▶ [Task statement]: Give the entries again exactly, without pictures.

Stored data:

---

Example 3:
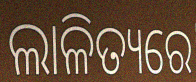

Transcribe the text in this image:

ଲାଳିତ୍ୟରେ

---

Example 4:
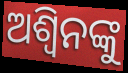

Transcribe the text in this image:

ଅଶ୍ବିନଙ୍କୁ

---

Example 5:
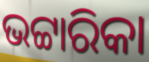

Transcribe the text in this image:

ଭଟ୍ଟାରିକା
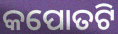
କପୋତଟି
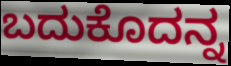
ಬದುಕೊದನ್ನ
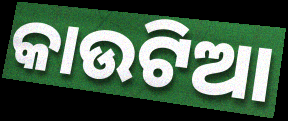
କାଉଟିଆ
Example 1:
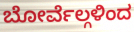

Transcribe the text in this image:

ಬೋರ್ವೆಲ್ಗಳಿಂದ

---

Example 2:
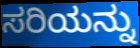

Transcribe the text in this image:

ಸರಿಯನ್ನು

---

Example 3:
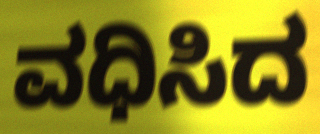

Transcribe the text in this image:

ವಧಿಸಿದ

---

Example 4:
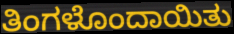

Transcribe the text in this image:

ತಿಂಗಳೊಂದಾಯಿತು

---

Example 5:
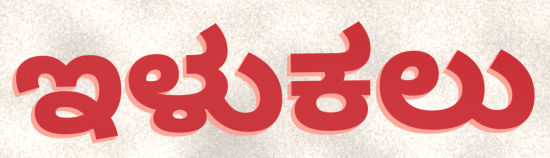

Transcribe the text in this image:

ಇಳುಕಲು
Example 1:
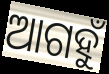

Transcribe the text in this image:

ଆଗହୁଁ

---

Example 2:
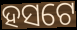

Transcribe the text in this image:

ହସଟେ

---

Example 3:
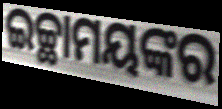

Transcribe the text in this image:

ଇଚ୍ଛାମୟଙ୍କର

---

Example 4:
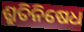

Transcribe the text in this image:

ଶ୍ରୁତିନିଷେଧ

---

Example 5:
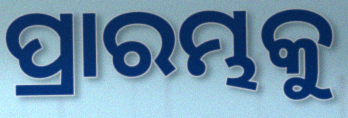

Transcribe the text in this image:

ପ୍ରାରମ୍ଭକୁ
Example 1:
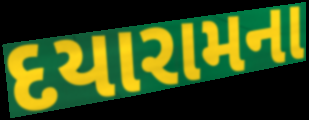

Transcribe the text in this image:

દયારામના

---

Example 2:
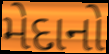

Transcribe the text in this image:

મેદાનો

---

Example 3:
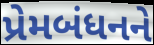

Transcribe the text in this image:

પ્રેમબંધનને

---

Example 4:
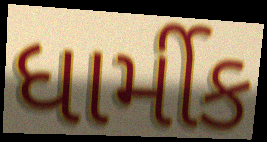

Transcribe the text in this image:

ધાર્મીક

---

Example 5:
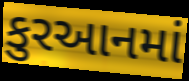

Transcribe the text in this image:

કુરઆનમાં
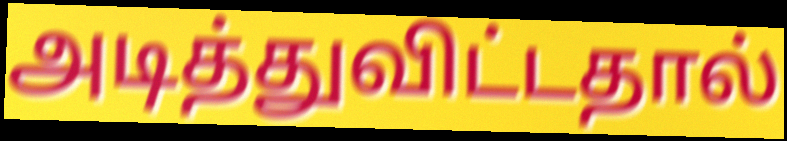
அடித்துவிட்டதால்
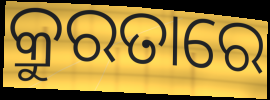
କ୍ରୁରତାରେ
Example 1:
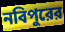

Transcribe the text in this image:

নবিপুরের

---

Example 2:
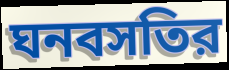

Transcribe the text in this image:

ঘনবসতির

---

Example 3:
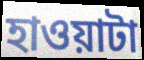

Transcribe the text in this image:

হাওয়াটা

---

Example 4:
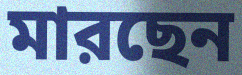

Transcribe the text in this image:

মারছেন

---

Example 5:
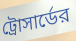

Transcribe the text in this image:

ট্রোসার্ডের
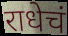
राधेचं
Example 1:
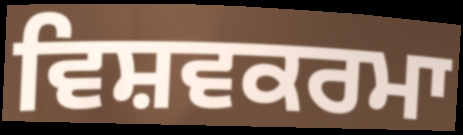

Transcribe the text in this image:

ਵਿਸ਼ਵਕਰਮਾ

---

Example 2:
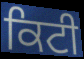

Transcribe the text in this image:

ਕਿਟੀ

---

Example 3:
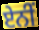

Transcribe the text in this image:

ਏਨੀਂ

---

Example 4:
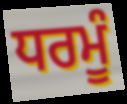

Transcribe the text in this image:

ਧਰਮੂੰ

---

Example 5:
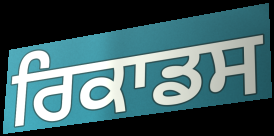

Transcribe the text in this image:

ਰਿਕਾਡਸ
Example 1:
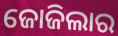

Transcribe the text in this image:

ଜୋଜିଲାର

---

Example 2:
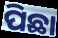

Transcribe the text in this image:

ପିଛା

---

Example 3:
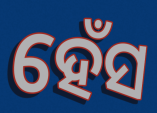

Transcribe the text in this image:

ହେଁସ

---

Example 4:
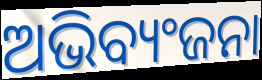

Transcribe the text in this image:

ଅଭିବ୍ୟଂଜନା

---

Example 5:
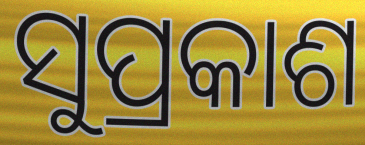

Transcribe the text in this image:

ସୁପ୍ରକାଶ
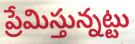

▶ [Solution]:
---

Example 3:

Transcribe the text in this image:

ଲାଳିତ୍ୟରେ

---

Example 4:

Transcribe the text in this image:

ଅଶ୍ବିନଙ୍କୁ

---

Example 5:

Transcribe the text in this image:

ଭଟ୍ଟାରିକା
କପୋତଟି
ಬದುಕೊದನ್ನ
କାଉଟିଆ
Example 1:

Transcribe the text in this image:

ಬೋರ್ವೆಲ್ಗಳಿಂದ

---

Example 2:

Transcribe the text in this image:

ಸರಿಯನ್ನು

---

Example 3:

Transcribe the text in this image:

ವಧಿಸಿದ

---

Example 4:

Transcribe the text in this image:

ತಿಂಗಳೊಂದಾಯಿತು

---

Example 5:

Transcribe the text in this image:

ಇಳುಕಲು
Example 1:

Transcribe the text in this image:

ଆଗହୁଁ

---

Example 2:

Transcribe the text in this image:

ହସଟେ

---

Example 3:

Transcribe the text in this image:

ଇଚ୍ଛାମୟଙ୍କର

---

Example 4:

Transcribe the text in this image:

ଶ୍ରୁତିନିଷେଧ

---

Example 5:

Transcribe the text in this image:

ପ୍ରାରମ୍ଭକୁ
Example 1:

Transcribe the text in this image:

દયારામના

---

Example 2:

Transcribe the text in this image:

મેદાનો

---

Example 3:

Transcribe the text in this image:

પ્રેમબંધનને

---

Example 4:

Transcribe the text in this image:

ધાર્મીક

---

Example 5:

Transcribe the text in this image:

કુરઆનમાં
அடித்துவிட்டதால்
କ୍ରୁରତାରେ
Example 1:

Transcribe the text in this image:

নবিপুরের

---

Example 2:

Transcribe the text in this image:

ঘনবসতির

---

Example 3:

Transcribe the text in this image:

হাওয়াটা

---

Example 4:

Transcribe the text in this image:

মারছেন

---

Example 5:

Transcribe the text in this image:

ট্রোসার্ডের
राधेचं
Example 1:

Transcribe the text in this image:

ਵਿਸ਼ਵਕਰਮਾ

---

Example 2:

Transcribe the text in this image:

ਕਿਟੀ

---

Example 3:

Transcribe the text in this image:

ਏਨੀਂ

---

Example 4:

Transcribe the text in this image:

ਧਰਮੂੰ

---

Example 5:

Transcribe the text in this image:

ਰਿਕਾਡਸ
Example 1:

Transcribe the text in this image:

ଜୋଜିଲାର

---

Example 2:

Transcribe the text in this image:

ପିଛା

---

Example 3:

Transcribe the text in this image:

ହେଁସ

---

Example 4:

Transcribe the text in this image:

ଅଭିବ୍ୟଂଜନା

---

Example 5:

Transcribe the text in this image:

ସୁପ୍ରକାଶ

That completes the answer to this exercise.